ACTION ITEM
Please rewrite these lines, swapping in "News feed" wherever "RSS feed" appears and leaving everything else unchanged.

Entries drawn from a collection

== Segment start ==

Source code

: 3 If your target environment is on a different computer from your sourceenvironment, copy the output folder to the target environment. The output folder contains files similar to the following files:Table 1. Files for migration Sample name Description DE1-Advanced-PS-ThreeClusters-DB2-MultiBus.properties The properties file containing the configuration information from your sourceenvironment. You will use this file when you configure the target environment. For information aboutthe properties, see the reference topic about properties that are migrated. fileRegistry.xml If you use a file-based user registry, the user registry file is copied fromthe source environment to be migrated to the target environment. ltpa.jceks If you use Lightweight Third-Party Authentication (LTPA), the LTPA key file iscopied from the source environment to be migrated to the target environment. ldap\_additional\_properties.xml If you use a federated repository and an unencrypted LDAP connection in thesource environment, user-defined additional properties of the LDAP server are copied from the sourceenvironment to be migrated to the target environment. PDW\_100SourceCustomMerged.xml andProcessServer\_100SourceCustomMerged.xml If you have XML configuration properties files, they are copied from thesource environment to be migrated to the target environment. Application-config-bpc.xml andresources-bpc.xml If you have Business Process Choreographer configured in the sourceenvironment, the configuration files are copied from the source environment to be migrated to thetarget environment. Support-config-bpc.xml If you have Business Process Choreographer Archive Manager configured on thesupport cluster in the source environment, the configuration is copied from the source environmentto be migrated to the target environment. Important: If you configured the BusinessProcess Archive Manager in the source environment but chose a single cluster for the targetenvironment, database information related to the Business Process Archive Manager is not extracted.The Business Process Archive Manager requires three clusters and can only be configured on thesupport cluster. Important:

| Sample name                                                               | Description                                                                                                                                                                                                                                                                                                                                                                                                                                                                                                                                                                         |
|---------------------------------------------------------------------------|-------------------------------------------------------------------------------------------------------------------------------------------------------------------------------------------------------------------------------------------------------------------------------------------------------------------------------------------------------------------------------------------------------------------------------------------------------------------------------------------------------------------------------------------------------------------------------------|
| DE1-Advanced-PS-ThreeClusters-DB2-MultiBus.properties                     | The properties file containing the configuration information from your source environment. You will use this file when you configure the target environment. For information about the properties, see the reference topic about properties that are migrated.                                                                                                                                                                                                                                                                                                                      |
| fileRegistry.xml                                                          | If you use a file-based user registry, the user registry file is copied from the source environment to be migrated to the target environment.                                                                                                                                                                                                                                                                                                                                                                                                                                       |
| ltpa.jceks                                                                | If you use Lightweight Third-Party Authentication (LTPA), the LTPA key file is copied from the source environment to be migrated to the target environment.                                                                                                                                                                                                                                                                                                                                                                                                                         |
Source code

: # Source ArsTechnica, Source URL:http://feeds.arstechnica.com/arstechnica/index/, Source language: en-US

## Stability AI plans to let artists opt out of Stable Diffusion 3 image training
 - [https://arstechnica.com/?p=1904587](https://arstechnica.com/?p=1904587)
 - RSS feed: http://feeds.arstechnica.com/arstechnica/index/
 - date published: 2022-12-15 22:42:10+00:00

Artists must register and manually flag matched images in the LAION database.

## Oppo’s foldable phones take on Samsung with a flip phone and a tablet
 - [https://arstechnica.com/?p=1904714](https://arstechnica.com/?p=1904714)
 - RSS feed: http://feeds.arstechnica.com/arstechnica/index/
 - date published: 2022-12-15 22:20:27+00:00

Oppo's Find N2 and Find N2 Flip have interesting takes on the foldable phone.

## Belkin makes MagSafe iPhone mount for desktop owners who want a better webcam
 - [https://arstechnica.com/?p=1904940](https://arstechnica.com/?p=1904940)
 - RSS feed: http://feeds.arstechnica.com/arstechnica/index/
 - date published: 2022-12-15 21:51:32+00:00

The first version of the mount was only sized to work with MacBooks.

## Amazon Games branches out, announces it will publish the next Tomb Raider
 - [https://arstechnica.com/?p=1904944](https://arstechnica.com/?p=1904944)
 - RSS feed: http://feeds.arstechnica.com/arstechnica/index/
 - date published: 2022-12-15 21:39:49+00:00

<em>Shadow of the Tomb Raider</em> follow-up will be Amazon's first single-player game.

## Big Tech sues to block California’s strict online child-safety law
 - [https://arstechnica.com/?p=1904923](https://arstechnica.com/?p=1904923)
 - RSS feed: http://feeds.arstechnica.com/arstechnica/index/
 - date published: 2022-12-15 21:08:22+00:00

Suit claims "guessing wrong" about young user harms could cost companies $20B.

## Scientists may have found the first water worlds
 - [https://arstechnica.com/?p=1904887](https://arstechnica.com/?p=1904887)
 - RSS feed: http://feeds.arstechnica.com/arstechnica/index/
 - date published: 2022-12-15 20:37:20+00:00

== Segment end ==

RESULT
Source code

: 3 If your target environment is on a different computer from your sourceenvironment, copy the output folder to the target environment. The output folder contains files similar to the following files:Table 1. Files for migration Sample name Description DE1-Advanced-PS-ThreeClusters-DB2-MultiBus.properties The properties file containing the configuration information from your sourceenvironment. You will use this file when you configure the target environment. For information aboutthe properties, see the reference topic about properties that are migrated. fileRegistry.xml If you use a file-based user registry, the user registry file is copied fromthe source environment to be migrated to the target environment. ltpa.jceks If you use Lightweight Third-Party Authentication (LTPA), the LTPA key file iscopied from the source environment to be migrated to the target environment. ldap\_additional\_properties.xml If you use a federated repository and an unencrypted LDAP connection in thesource environment, user-defined additional properties of the LDAP server are copied from the sourceenvironment to be migrated to the target environment. PDW\_100SourceCustomMerged.xml andProcessServer\_100SourceCustomMerged.xml If you have XML configuration properties files, they are copied from thesource environment to be migrated to the target environment. Application-config-bpc.xml andresources-bpc.xml If you have Business Process Choreographer configured in the sourceenvironment, the configuration files are copied from the source environment to be migrated to thetarget environment. Support-config-bpc.xml If you have Business Process Choreographer Archive Manager configured on thesupport cluster in the source environment, the configuration is copied from the source environmentto be migrated to the target environment. Important: If you configured the BusinessProcess Archive Manager in the source environment but chose a single cluster for the targetenvironment, database information related to the Business Process Archive Manager is not extracted.The Business Process Archive Manager requires three clusters and can only be configured on thesupport cluster. Important:

| Sample name                                                               | Description                                                                                                                                                                                                                                                                                                                                                                                                                                                                                                                                                                         |
|---------------------------------------------------------------------------|-------------------------------------------------------------------------------------------------------------------------------------------------------------------------------------------------------------------------------------------------------------------------------------------------------------------------------------------------------------------------------------------------------------------------------------------------------------------------------------------------------------------------------------------------------------------------------------|
| DE1-Advanced-PS-ThreeClusters-DB2-MultiBus.properties                     | The properties file containing the configuration information from your source environment. You will use this file when you configure the target environment. For information about the properties, see the reference topic about properties that are migrated.                                                                                                                                                                                                                                                                                                                      |
| fileRegistry.xml                                                          | If you use a file-based user registry, the user registry file is copied from the source environment to be migrated to the target environment.                                                                                                                                                                                                                                                                                                                                                                                                                                       |
| ltpa.jceks                                                                | If you use Lightweight Third-Party Authentication (LTPA), the LTPA key file is copied from the source environment to be migrated to the target environment.                                                                                                                                                                                                                                                                                                                                                                                                                         |
Source code

: # Source ArsTechnica, Source URL:http://feeds.arstechnica.com/arstechnica/index/, Source language: en-US

## Stability AI plans to let artists opt out of Stable Diffusion 3 image training
 - [https://arstechnica.com/?p=1904587](https://arstechnica.com/?p=1904587)
 - News feed: http://feeds.arstechnica.com/arstechnica/index/
 - date published: 2022-12-15 22:42:10+00:00

Artists must register and manually flag matched images in the LAION database.

## Oppo’s foldable phones take on Samsung with a flip phone and a tablet
 - [https://arstechnica.com/?p=1904714](https://arstechnica.com/?p=1904714)
 - News feed: http://feeds.arstechnica.com/arstechnica/index/
 - date published: 2022-12-15 22:20:27+00:00

Oppo's Find N2 and Find N2 Flip have interesting takes on the foldable phone.

## Belkin makes MagSafe iPhone mount for desktop owners who want a better webcam
 - [https://arstechnica.com/?p=1904940](https://arstechnica.com/?p=1904940)
 - News feed: http://feeds.arstechnica.com/arstechnica/index/
 - date published: 2022-12-15 21:51:32+00:00

The first version of the mount was only sized to work with MacBooks.

## Amazon Games branches out, announces it will publish the next Tomb Raider
 - [https://arstechnica.com/?p=1904944](https://arstechnica.com/?p=1904944)
 - News feed: http://feeds.arstechnica.com/arstechnica/index/
 - date published: 2022-12-15 21:39:49+00:00

<em>Shadow of the Tomb Raider</em> follow-up will be Amazon's first single-player game.

## Big Tech sues to block California’s strict online child-safety law
 - [https://arstechnica.com/?p=1904923](https://arstechnica.com/?p=1904923)
 - News feed: http://feeds.arstechnica.com/arstechnica/index/
 - date published: 2022-12-15 21:08:22+00:00

Suit claims "guessing wrong" about young user harms could cost companies $20B.

## Scientists may have found the first water worlds
 - [https://arstechnica.com/?p=1904887](https://arstechnica.com/?p=1904887)
 - News feed: http://feeds.arstechnica.com/arstechnica/index/
 - date published: 2022-12-15 20:37:20+00:00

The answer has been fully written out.